Es war ein Donnerstag, als die ersten russischen Soldaten durch das Dorf der Kruschkes marschierten. Am 18. Januar 1945 kam mit den Soldaten auch bald der Hunger, denn die Rote Armee machte sich die Vorräte der Dorfbewohner zu eigen. Der Vater wurde ver­schleppt und erst Jahre später durch das Rote Kreuz wiedergefunden. Die große Schwester war schon vor dem Einmarsch geflohen. Die Schrecken und Greuel des Krieges waren für Rudolf traumatisch. Fortan stotterte er stark.

An einem Samstag, dem 5. Januar 1946, wurde die verbliebene Familie vertrieben und in Viehwaggons, in Tierexkrementen kauernd, in Auffanglager gebracht. „Uns Vertriebene wollte niemand haben“, sagt Rudolf Kruschke.

Von Berlin aus machte sich der acht Jahre ältere Helmut im Sommer 1946  auf den Weg nach Koblenz, um einen Freund zu besuchen. Wochenlang legte der gelernte Friseur die Strecke auf einem Fahrrad zurück, bis er schließlich in einem Ort namens Bad Godesberg hielt, um sich die Haare schneiden zu lassen. Im Friseurladen in der Bonner Straße 3/ Ecke Moltkestraße bat ihn der Fri­seurmeister, ein paar Tage zu bleiben und ihm im Laden auszuhelfen. Daraus wurden Monate, bis Helmut schließlich ein Mädchen namens Gerda Jülich und damit seine große Liebe traf.

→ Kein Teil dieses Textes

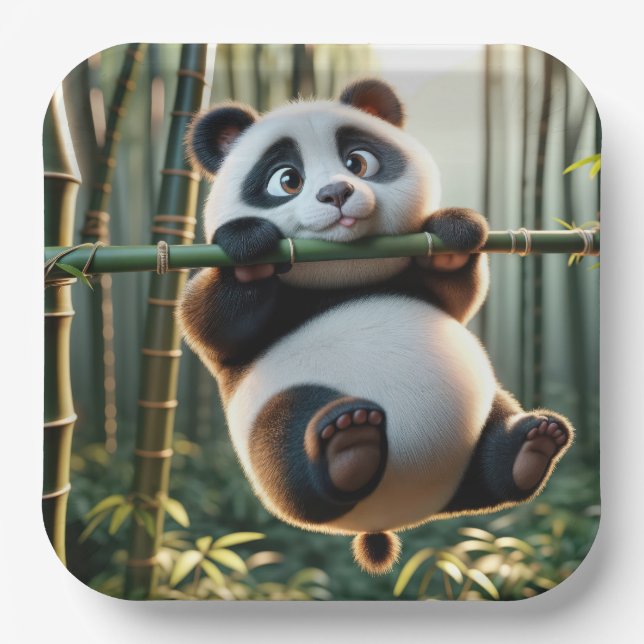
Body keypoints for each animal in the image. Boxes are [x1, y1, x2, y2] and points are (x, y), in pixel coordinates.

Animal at [177, 79, 573, 575]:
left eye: (358, 162)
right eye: (287, 179)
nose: (336, 192)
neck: (346, 271)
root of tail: (386, 519)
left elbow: (459, 295)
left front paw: (454, 235)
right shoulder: (232, 330)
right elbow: (207, 323)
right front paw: (251, 251)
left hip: (483, 411)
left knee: (492, 465)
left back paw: (530, 448)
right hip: (275, 416)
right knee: (287, 447)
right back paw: (348, 446)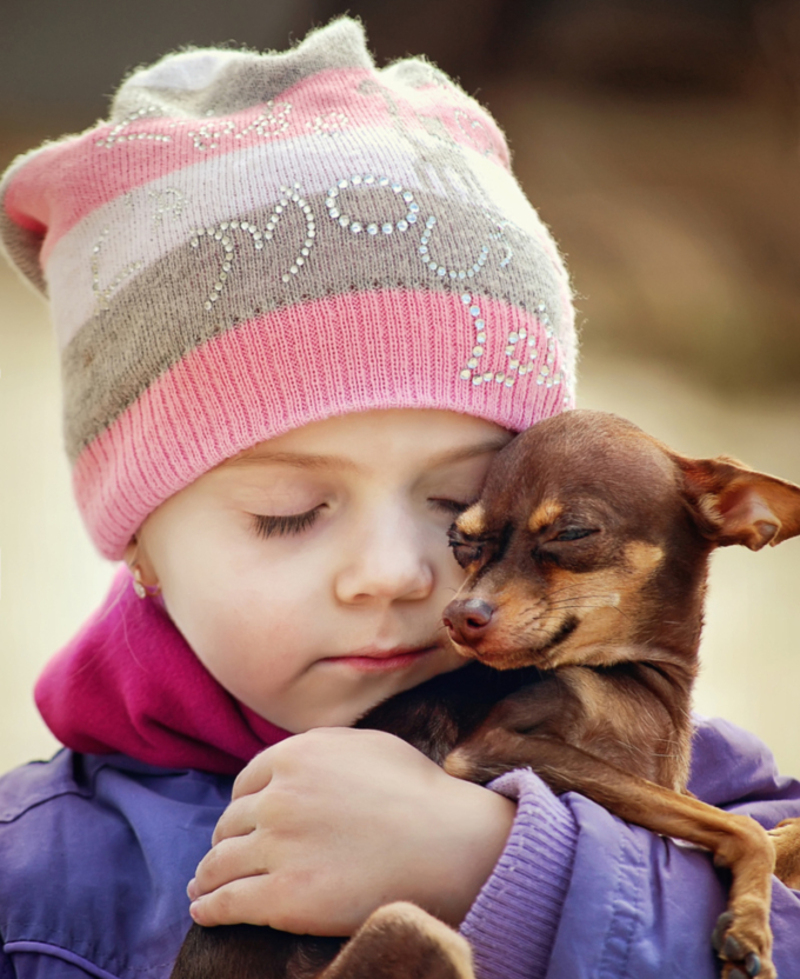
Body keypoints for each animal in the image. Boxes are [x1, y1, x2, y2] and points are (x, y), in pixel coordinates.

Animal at [172, 410, 800, 979]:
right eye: (463, 542)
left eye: (572, 533)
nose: (457, 615)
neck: (628, 675)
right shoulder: (495, 747)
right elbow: (740, 827)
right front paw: (751, 924)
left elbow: (739, 822)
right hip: (412, 927)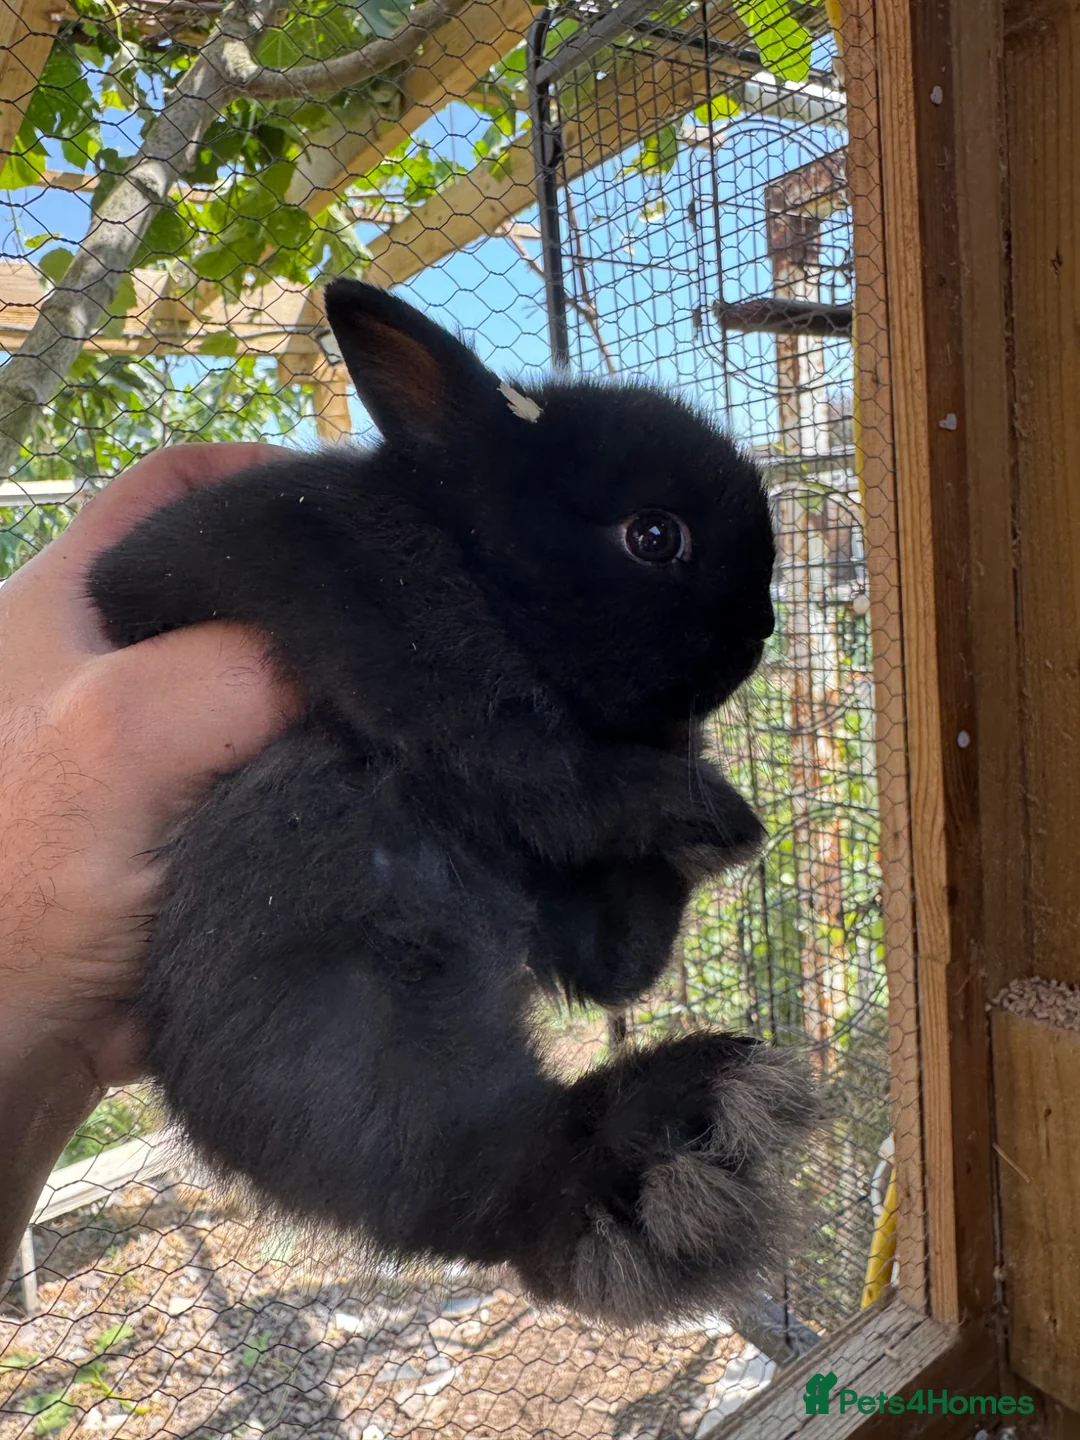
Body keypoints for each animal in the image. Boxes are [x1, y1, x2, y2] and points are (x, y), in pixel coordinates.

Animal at [87, 279, 820, 1327]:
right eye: (653, 536)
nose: (761, 629)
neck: (475, 566)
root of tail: (531, 1199)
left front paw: (703, 797)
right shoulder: (368, 611)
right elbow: (504, 743)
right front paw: (699, 801)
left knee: (611, 974)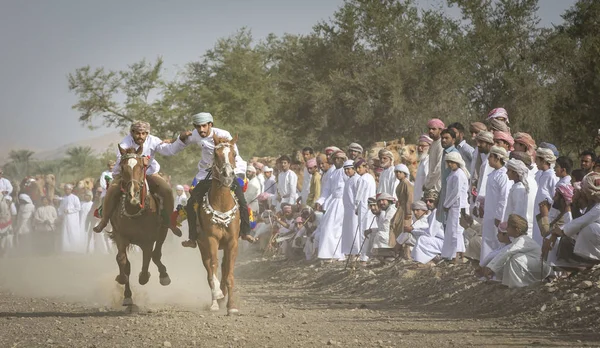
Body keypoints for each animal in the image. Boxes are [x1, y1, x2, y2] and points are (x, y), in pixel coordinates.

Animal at [109, 144, 171, 304]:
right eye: (122, 167)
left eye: (142, 167)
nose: (133, 194)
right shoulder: (120, 236)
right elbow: (122, 260)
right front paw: (122, 280)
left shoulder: (147, 241)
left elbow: (146, 262)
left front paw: (145, 277)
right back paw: (127, 295)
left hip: (163, 231)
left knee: (156, 255)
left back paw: (164, 276)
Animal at [198, 135, 243, 314]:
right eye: (215, 155)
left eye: (234, 154)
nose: (227, 175)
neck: (222, 205)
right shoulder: (211, 240)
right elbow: (213, 267)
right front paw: (216, 298)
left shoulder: (232, 242)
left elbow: (229, 273)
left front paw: (232, 307)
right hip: (202, 246)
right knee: (209, 269)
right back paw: (216, 299)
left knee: (224, 268)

Als ihm Rudolf im April 1950 von Hannover aus folgte, geschah das, was der heute 81-Jährige als das Wunder von Bad Godesberg bezeichnet: Noch am Bahnhof, als ihm Reisende auf der Wegsuche helfen wollten, war der Junge von seinem Stottern geheilt. In Bad Godesberg Fuß zu fassen, fiel den Brüdern nicht schwer: „Wir wurden mit der typischen rheinischen Gutmütigkeit empfangen und fühlten uns direkt heimisch.“ Allein die Sprache fiel ihnen schwer, weil sie kein Wort Platt verstanden.

Der ältere Bruder hatte inzwischen geheiratet und im Haus der Schwiegermutter in der Villichgasse 48 einen eigenen Friseurladen eröffnet. Dort machte Rudolf seine Friseurlehre. Erinnerungen an eine unbeschwerte Zeit: In Bad Godesberg fand der Junge Anschluss im evangelischen Jungmännerkreis, segelte mit selbst gebastelten Fluggeräten am Rodderberg, lernte seine Frau kennen und eröffnete nach bestandener Meisterprüfung sein eigenes Friseurgeschäft im September 1964 in einem Eckhaus an der Bonner Straße/Nordstraße 29 (heute Laufenbergstraße), dessen Schaufenster er zu jeder Jahreszeit mit liebevoll selbst gebastelter Dekoration ausstattete.

Heute befindet sich Rudolf Kruschke längst im Ruhestand, sein Bruder starb 2009. Gerne er­innert sich Kruschke an die aufregende Zeit der Bonner Republik, als er amerikanischen Soldaten und einem spanischen Botschafter die Haare schnitt und die Rote Armee Fraktion die Republik in Atem hielt. Wenn der Friseurmeister heute Schere und Kamm in die Hände nimmt, dann nur noch für seine Frau. „Solange ich lebe, bin ich der einzige, der ihr die Haare schneidet“, sagt er.